The words in Phil Porter's adaptation of the book by Hamed and Hessam Amiri's book are economical. Director Amit Sharma uses physical theatre to convey the journey's hardships. The heart attacks and black-outs that Hussein suffers from his arrhythmic tachycardia are conveyed expressionistically with light and sound. Sound is crucial in the richness of the production's texture. The first words to be heard are “I am from the tribe of rain. On my own how far I've travelled with my tombstone.” Elaha Saroor, Iranian-born and formerly of Afghanistan, is a singer of renown, more commonly at the likes of WOMAD than on a theatre stage. Her singing, sometimes with words and sometimes keeningly wordless, are interfused with the action to huge emotional effect.

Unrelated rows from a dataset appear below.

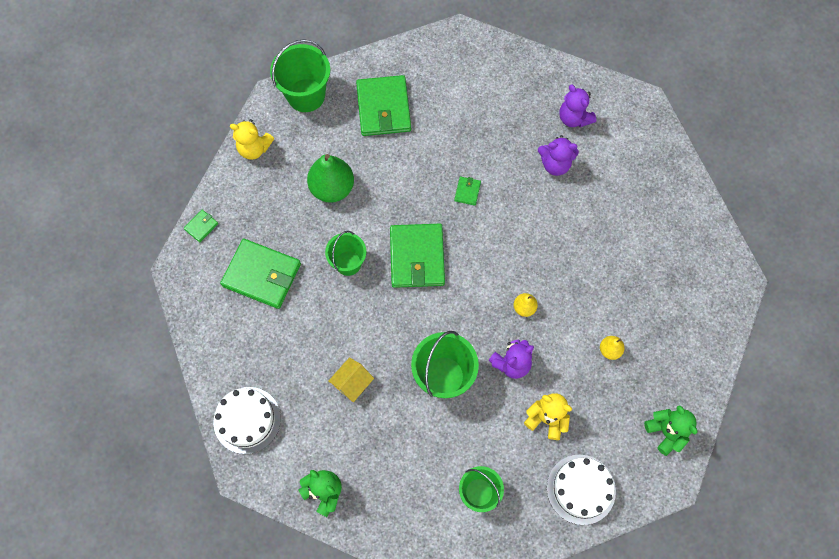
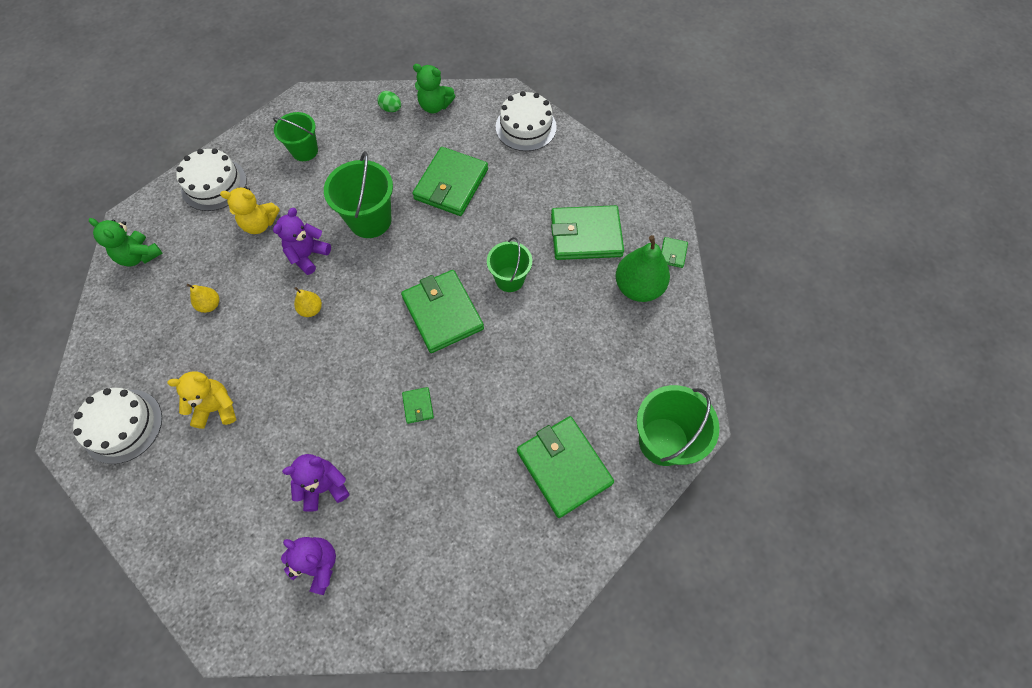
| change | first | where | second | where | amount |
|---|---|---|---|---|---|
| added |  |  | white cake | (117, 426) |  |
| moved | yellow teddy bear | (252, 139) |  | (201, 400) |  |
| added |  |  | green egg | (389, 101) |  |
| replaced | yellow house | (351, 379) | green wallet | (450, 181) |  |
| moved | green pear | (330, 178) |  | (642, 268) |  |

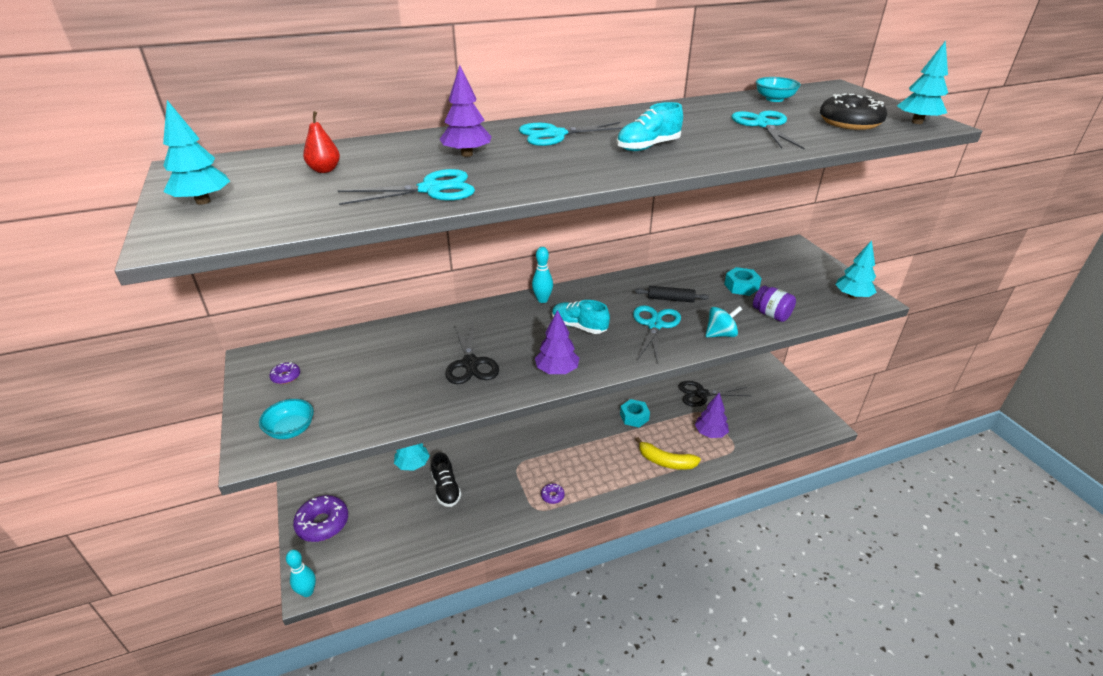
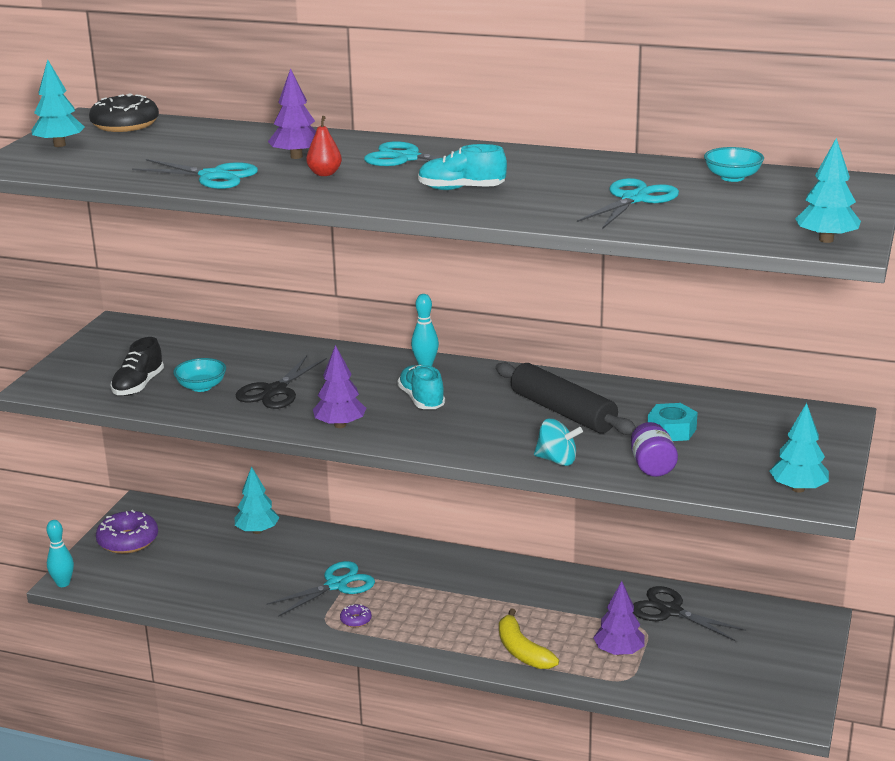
| change | first | where | second | where | amount |
|---|---|---|---|---|---|
| moved | black donut | (853, 111) |  | (124, 112) |  |
| moved | black shoe | (446, 479) |  | (137, 366) |  |
| moved | turquoise bowl | (286, 419) |  | (199, 375) |  |
| moved | turquoise scissors | (657, 334) |  | (320, 589) |  |
| moved | red pear | (321, 142) |  | (324, 146) |  |
| resized | black rolling pin | (672, 294) |  | (566, 398) | x1.89 |
| removed | purple donut | (284, 373) |  |  |  |
| removed | turquoise nut | (635, 413) |  |  |  |

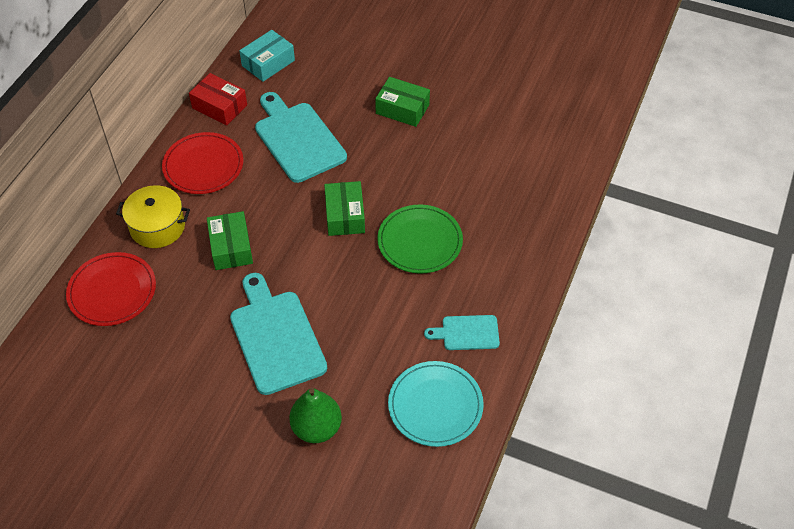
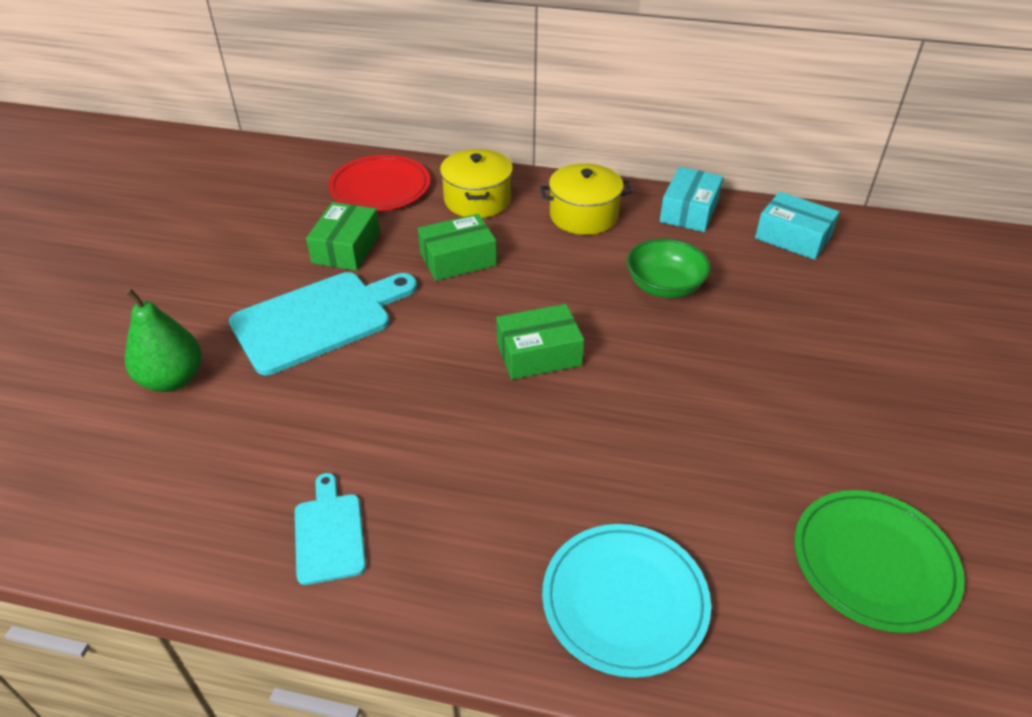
| change | first | where | second | where | amount |
|---|---|---|---|---|---|
| moved | green box | (402, 102) |  | (343, 236) |  |
| replaced | red plate | (202, 163) | yellow pot | (586, 199) |  |
| moved | turquoise plate | (436, 404) |  | (626, 601) |  |
| replaced | turquoise cutting board | (301, 137) | green bowl | (669, 268) |  |
| recoloured | red box | (218, 99) | turquoise box | (691, 199) |  |
| moved | green plate | (420, 239) |  | (879, 561) |  |

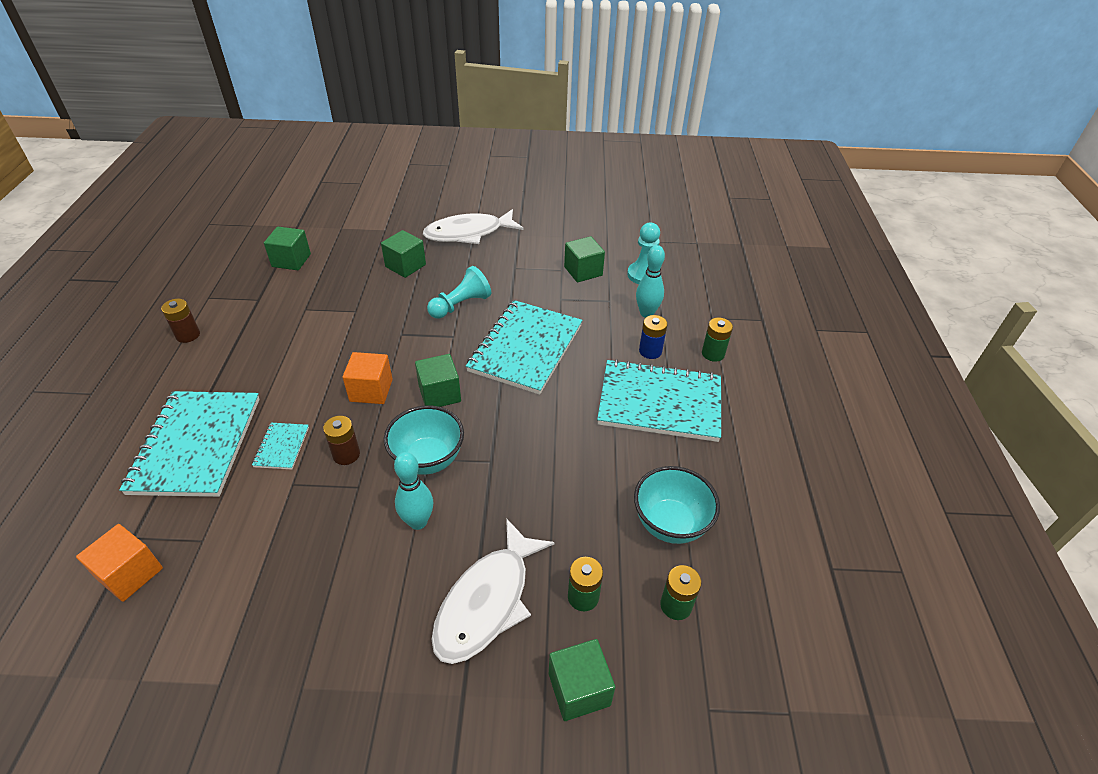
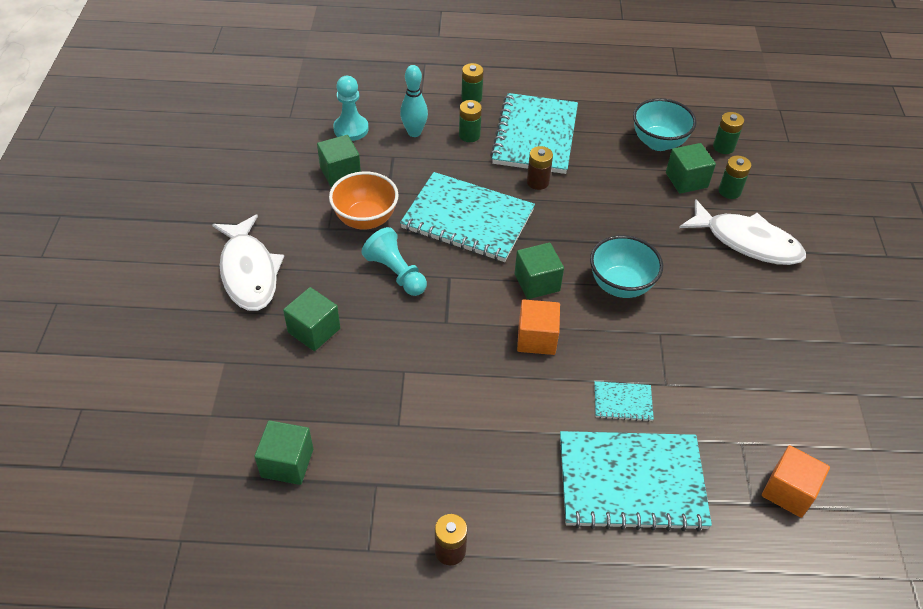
| change | first | where | second | where | amount |
|---|---|---|---|---|---|
| added |  |  | orange bowl | (363, 200) |  |
| recoloured | blue battery | (653, 337) | green battery | (470, 121) |  |
| moved | brown battery | (341, 440) |  | (540, 168) |  |
| moved | green cube | (582, 680) |  | (691, 168) |  |
| removed | turquoise bowling pin | (413, 491) |  |  |  |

The theme is spoken early. “Not a single person in the world we can trust.” The response is “We have each other.” Father Mohammed (Dana Haqjoo) and sons Hussein (Ahmad Sakhi), Hamed (Farshid Rokey) and Hassam (Shamail Ali) reprise their roles from the first production. The result is a powerful sense of familial closeness. The cast of five, said a 2021 reviewer, “are so close-knit as the family that it feels shocking when one of them breaks off to play an antagonist.”

As an adaptation from a memoir it is not structured as drama. The enemy, the Taliban zealot weighed down by his machine gun, is swiftly left behind. The sequential action has a quality of relentless fable to it, a metaphor for the flight of all whose states have turned against them with intent to persecute or kill. The second part, the assimilation into a turn-of-the-millennium Wales, is a swiftly drawn sketch before turning to Hussein's illness.

But the politics of the play are not emphatic, human qualities to the fore over polemics. “The Boy with Two Hearts” would not have emanated from Scotland's theatre culture. Edward Said, literature's most consistent and clear-eyed author on exile, wrote of how exiles acquire “a plurality of vision gives rise to an awareness of simultaneous dimensions, an awareness that- to borrow a phrase from music- is contrapuntal.” The three boys in South Wales are there because law in their land has liquefied to become a vehicle for theocratic vengeance. Their journey has been a protracted sequence of deprivation and financial exploitation. But the dedication of medicine has given Hussein years of added life and all three sons have risen educationally from their roots. The play closes, surprisingly, with a paean to the circles of empathy that have enveloped them. “Tashakor, diolch, thank you” are the last words in Farsi, Welsh and English.

Each audience is an entity unto itself. In 2021 in Cardiff, when the production sold out, audiences at times were affected into a silence and then to a gradual crescendo of applause. This one in London rises to its feet in immediate collective acclaim.